En Alcorcón, en la plataforma europea de Las Vegas Sands, Fernández piensa instalar un enorme abanico de ofertas hosteleras. Lo hará de común acuerdo con Joan Gaspart, patrón de Husa, también vicepresidente de la CEOE y miembro de una junta patronal en la que aletea el “cartel de la librea y la servilleta”. El empresario acusado de pagar en negro a sus empleados, ha levantado un emporio: 15 empresas, 3.000 puestos de trabajo y 150 establecimientos. Ganó su primer millón en la Armería Arturo, la del popular anuncio en el que aparece un impostado gentleman farmer escopeta en ristre, fundada en Madrid por su abuelo, en 1898, el año de Anual.

Arturo es un hombre de mediodías en Gran Vía; de eternas sobremesas capitalinas acompañado de comensales panzudos; de seducción labial y paso cambiado y también de Maserati de segunda mano y de perejil en todas las salsas. Un coleccionista de botellas que, en sus mejores momentos, se agenció el fondo del Museo Chicote. Conoce la calle, pero evita pisarla para sortear probablemente el calor agrio de la protesta “encabezada siempre por los feos”, como dice su tocayo, el otro Arturo Fernández, alias chatín. Arturo, el empresario, y Arturo el actor son ciudadanos de andares enhiestos y patilla larga. Comparten la ralla del pantalón y el gris perla del terno de gales; son como almas gemelas. Se diría que ambos han sido maquetados por un estilismo rumboso y exento de finetza, al gusto frágil de los modistos de Serrano.

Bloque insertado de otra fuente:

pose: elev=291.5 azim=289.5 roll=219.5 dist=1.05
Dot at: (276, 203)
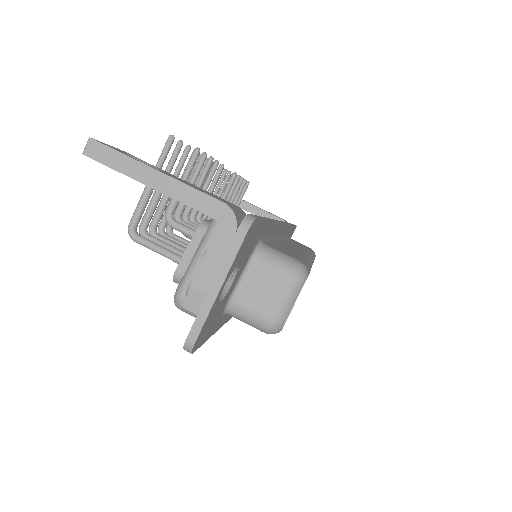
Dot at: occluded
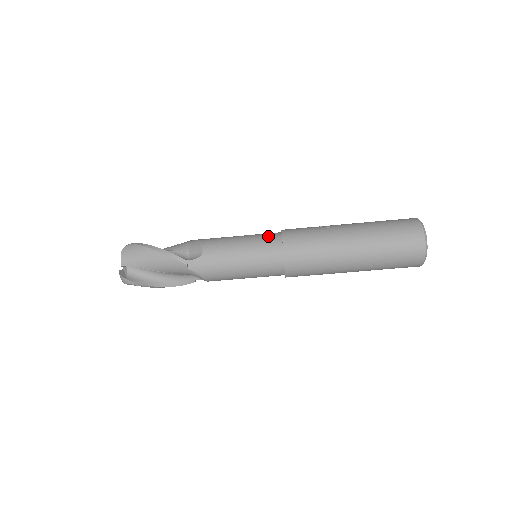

El otro doble de Arturo es su pariente Gerardo Díaz Ferrán, el ex presidente de la CEOE, hoy galeote en Soto del Real, que un día le mostró el sendero del chollo y del disfraz. Arturo vive en la confederación patronal pero se encumbra en CEIM, la segunda marca local, en la que ha colocado hábilmente a Lourdes Cavero, la esposa del presidente de la Comunidad de Madrid. Sus lazos con el poder cantonal no son nuevos. Vienen de los mejores años de Esperanza, que levantó banderas victoriosas en los comicios autonómicos, gracias a los sablazos de Fundescam.

Cuando la comunidad autónoma se abrió en canal, Arturo, Gerardo, Esperanza, Blesa y otros se pusieron el mundo por montera escindidos de la otra orilla, la de Rajoy, de su Ministro de Justicia, Ruíz-Gallardón, y de su brazo empresarial encabezado por el armador, Fernández Tapia. Arturo se coló en el consejo de administración de Bankia por la misma puerta de Caja Madrid que Esperanza le había abierto a Gerardo. Allí, entre bachilleres del culto al mercado, firmó auditorías a mansalva y regó de oporto las tardes de sus congéneres. No sin antes llevarse a casa dietas de cuatro dígitos.

Deudor de cuentas públicas y sancionado por la Tesorería de la Seguridad Social por el impago de cotizaciones, Arturo amaga siempre con soltura. Cazador de medio monte, jamás dobló la cerviz. Pero ahora, cuando la Fiscalía le tiene enfilado, ha dejado de ser cazador para convertirse en pieza y adivina en su sombra el zigzagueo de los lebreles. La Cierval valenciana y el Confevasc le piden la dimisión “por ética y estética”. Él recuerda sin duda el origen atrabiliario de su desventura: la entrega de sobres a cuenta y no declarados en los saloncitos cafeteros que festonean los pasillos adyacentes al Hemiciclo de la Carrera de San Jerónimo. La lentitud implacable de la Justicia es una gota malaya. Los canapés de Arturo han perdido prestancia y el número dos de Juan Rosell en la CEOE detecta la cercanía del motorista, que pronto le entregará su propio cese.

Todo empezó tras el umbral de la puerta de los leones del Congreso. El decorado de la historia de España, escrita en Vicalbaradas o antepuesta por uniformes beneméritos, pero siempre sazonada de pillos, de emprendedores insomnes, como Arturo; encantadores de serpientes, marqueses de Entrambasaguas, que hoy tienen un pie en Ferraz y el otro en Génova.